Le obligation de payer des impôts en Espagne revient au centre du débat juridique après la présentation d'un recours devant le Tribunal National qui remet directement en question la portée des résolutions émises par le Tribunal Économique-Administratif Central (TEAC). Ces résolutions exigent le paiement des impôts sur le territoire espagnol pour les années précédentes, même dans les situations où les contribuables avaient déjà formalisé leur résidence fiscale dans un autre pays, comme Andorre.
La controverse, qui ne porte pas sur des individus précis mais plutôt sur les application structurelle des règles de résidence fiscaleouvre un dossier qui pourrait créer un précédent pour des milliers de professionnels dont les revenus proviennent d’activités numériques, délocalisées ou avec une présence transnationale.

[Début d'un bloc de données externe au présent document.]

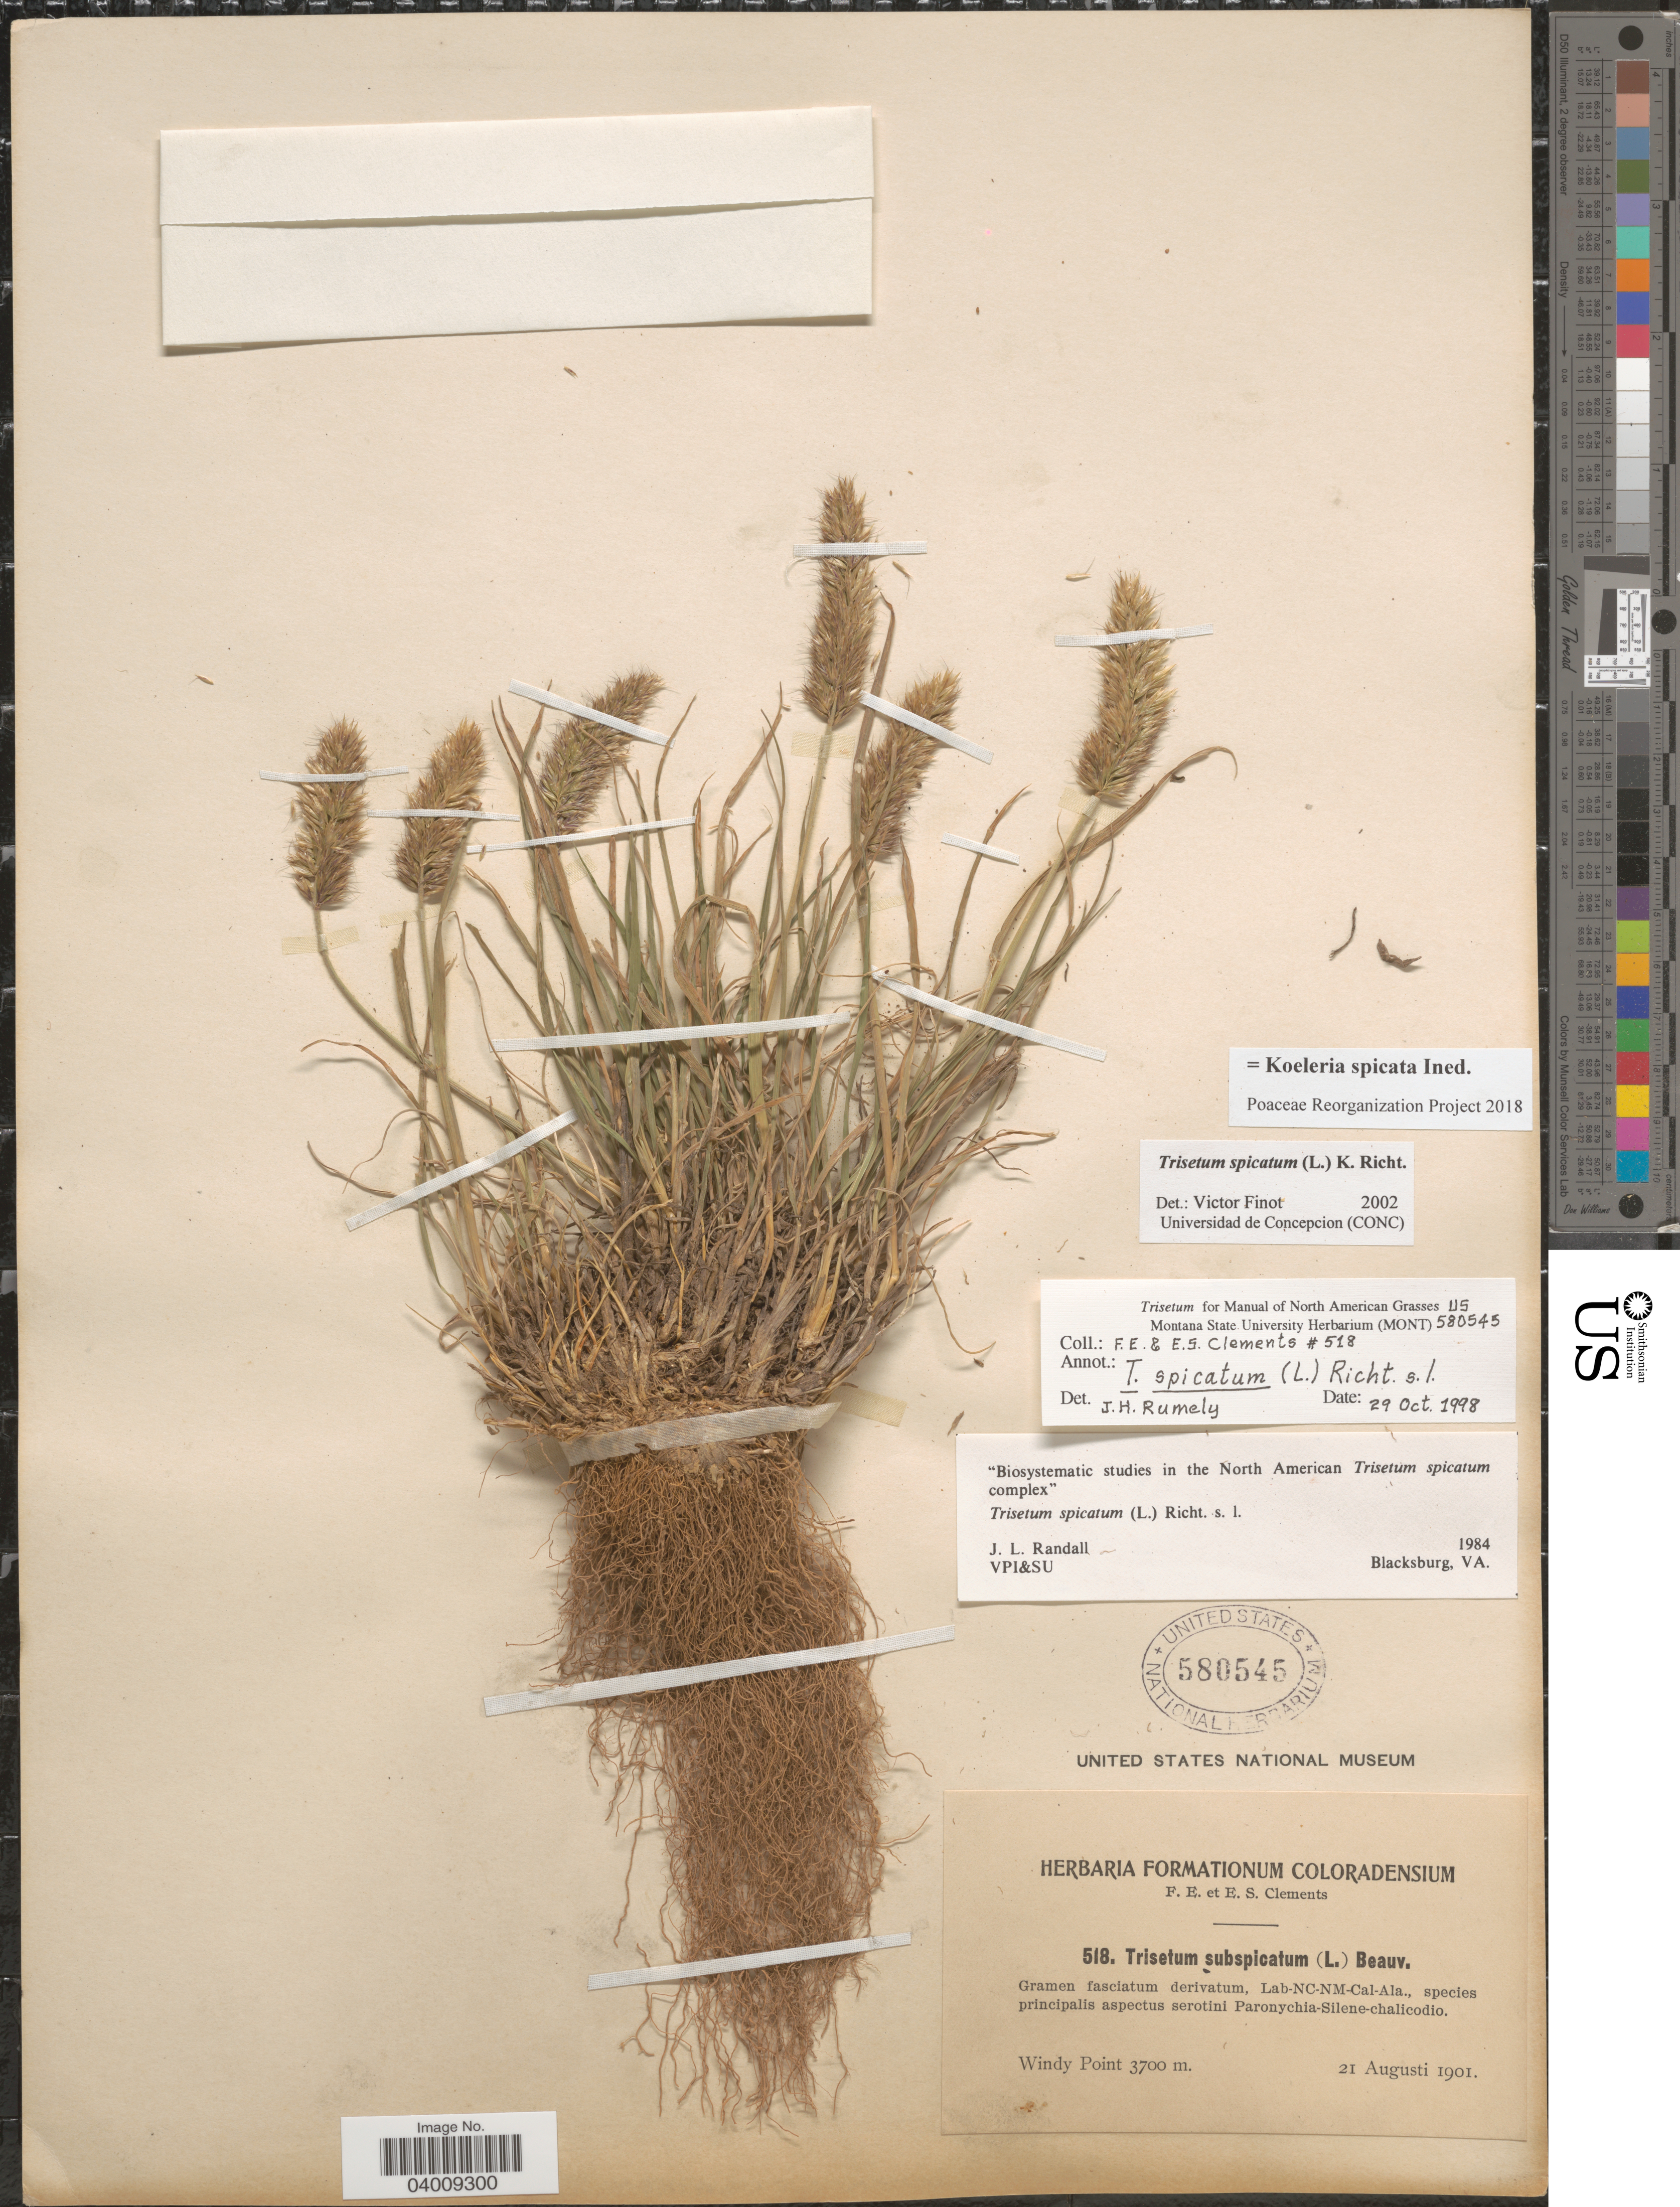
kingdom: Plantae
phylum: Tracheophyta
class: Liliopsida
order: Poales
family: Poaceae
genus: Koeleria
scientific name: Koeleria spicata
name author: (L.) Barberá et al.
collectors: F. E. Clements & E. S. Clements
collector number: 518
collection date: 1901-08-21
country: United States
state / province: Colorado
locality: Windy Point.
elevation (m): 3700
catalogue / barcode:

Un conflit fondé sur l’interprétation du cœur d’activité économique
Le débat se concentre sur la manière dont l'Espagne interprète les critères qui déterminent la résidence fiscale, en particulier dans les cas où l'activité économique ne dépend pas d'une localisation physique spécifique. La législation espagnole prévoit qu'un contribuable doit payer des impôts en Espagne s'il reste dans le pays pendant plus de 183 jours ou s'il y maintient le principal centre de ses intérêts économiques.
Le TEAC soutient dans ses résolutions que, même lorsqu'un contribuable a officiellement transféré sa résidence fiscale dans un autre pays, l'Espagne peut réclamer des obligations fiscales pendant la période de transition si elle considère que les liens économiques pertinents persistent.
Cependant, les recours déposés devant le Tribunal national réfutent cette position, arguant que l'activité professionnelle et l'infrastructure opérationnelle avaient déjà été entièrement délocalisées hors d'Espagne au cours des années en question. Selon cette ligne, contraindre à payer des impôts en Espagne en l'absence de présence physique ou économique effective constituerait une excès interprétatif contraire aux principes de territorialité.
Pourquoi ce différend transcende le cas spécifique
L'Espagne est confrontée à un phénomène croissant : les professionnels du numérique déménagent leur résidence fiscale vers des pays dotés de structures fiscales compatibles avec leur modèle de travail à distance. Cette décision a contraint l'Agence fiscale à adapter son cadre de contrôle, en particulier lors de l'évaluation d'activités qui ne dépendent pas de bureaux physiques, d'employés locaux ou d'infrastructures d'entreprise traditionnelles.
Le conflit actuel devient ainsi un bataille de témoins sur quelle est la limite du fisc espagnol à l’ère de l’économie numérique :
L'Espagne peut-elle réclamer des impôts rétroactifs si le contribuable a déjà rempli les conditions de résidence internationale dans un autre pays ?
Quel poids doit avoir le critère du « centre des intérêts économiques » lorsque l’activité est exercée à partir d’environnements virtuels ?
Comment interpréter les périodes transitoires en cas de changement de résidence fiscale ?
Ces questions concernent non seulement ceux qui migrent vers des pays comme Andorre ou le Portugal, mais également tout professionnel dont les revenus numériques proviennent d’un public mondial.
Impact pour LATAM, l’Amérique du Nord et l’écosystème numérique
Bien que l'affaire se déroule en Espagne, ses implications touchent particulièrement les créateurs, les programmeurs, les commerçants et les entreprises du Web3 répartis dans toute l'Amérique latine, l'Amérique centrale et les États-Unis.
La raison est claire : L'Espagne est une porte d'entrée réglementaire vers l'Union européenneet ses décisions anticipent généralement des critères fiscaux qui sont ensuite étendus aux autres États membres.
Parmi les effets les plus probables figurent :
Un contrôle accru sur les changements de résidence fiscale liés aux activités numériques.
De nouvelles normes pour déterminer la localisation réelle de l'activité économique.
Des règles plus strictes dans les périodes de transition entre les pays.
Des précédents qui pourraient être invoqués dans des contentieux fiscaux hors d’Europe.
La Cour nationale aura le dernier mot
Le tribunal doit déterminer si les résolutions de la TEAC sont conformes à la loi ou si, au contraire, elles la dépassent en exigeant une taxation dans un pays où il n'y avait plus de présence personnelle ou économique effective.
Sa condamnation ne résoudra pas seulement un conflit juridique : elle pourrait redéfinir la manière dont l'Espagne évalue les activités numériques et établir un cadre plus clair pour ceux qui développent leur carrière professionnelle dans des environnements mondiaux.